Vergiss die Körperhaltung nicht. Kreuze die Unterarme vor der Brust, reibe sie aneinander, um Wärme zu erzeugen. Zittere an den Armen. Mit den Armen. Gehe nun. Tripple gegen den eisigen Wind. Stemme dich ihm entgegen. Lehne dich nach vorn. Teste, wie weit du dich vornüber beugen kannst, ohne umzufallen.  

Gehe nun so auf den Spiegel zu. Dein Körper sollte schmerzen ob der Verkrampfungen. Dein Gesicht sollte schmerzen. Stelle dir vor, das liege an der Kälte. Beobachte dich. Versuche Mitleid zu erregen. Wirkt dein Gegenüber so, als ob es Mitleid brauche? Als ob es Hilfe benötige? Wärme? Einen Unterschlupf?
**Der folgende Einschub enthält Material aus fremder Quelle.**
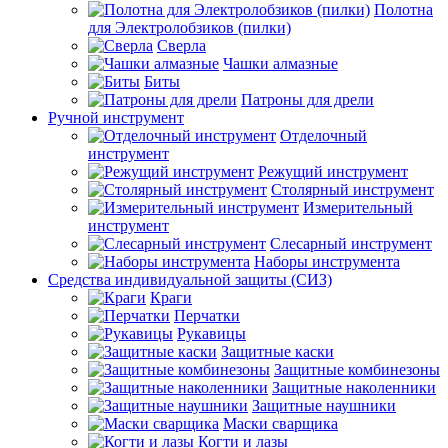
Полотна
для Электролобзиков (пилки)
Сверла
Чашки алмазные
Биты
Патроны для дрели
Ручной инструмент
Отделочный
инструмент
Режущий инструмент
Столярный инструмент
Измерительный
инструмент
Слесарный инструмент
Наборы инструмента
Средства индивидуальной защиты (СИЗ)
Краги
Перчатки
Рукавицы
Защитные каски
Защитные комбинезоны
Защитные наколенники
Защитные наушники
Маски сварщика
Когти и лазы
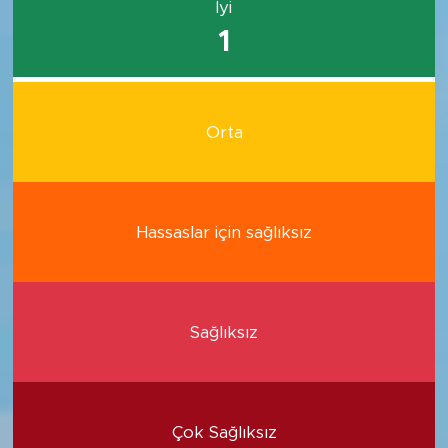
İyi
1
Orta
Hassaslar için sağlıksız
Sağlıksız
Çok Sağlıksız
Stell dir vor, du stehst am Bau des Dachses. Schau diesem dicken Kerl in die Augen und bitte ihn mit ersterbender Stimme um Hilfe. Vorsicht, nicht pressen! Du sprichst sanft, aber fest:

„Hilf mir …  Bitte … mir … ist … kalt…“

 

 

Dienstag, 15. Dezember

Wir jagen derzeit die Digitalisierung durch unser Weltendorf. Wir schreien auf, wenn das WLAN fehlt, wir schütteln entrüstet die Köpfe, wenn Lernsax zusammenbricht, wir versenden Hates, wenn der Upload der Hausaufgaben nicht funktioniert…

Wir shoppen online die Innenstädte leer, wir applaudieren für den Krankenpfleger und lassen die Postfrau ein halbes Dutzend Pakete bis zur Haustür schleppen. Wir facebooken, whatsappen, instagrammen und tiktokken, wir zoomen und chatten und …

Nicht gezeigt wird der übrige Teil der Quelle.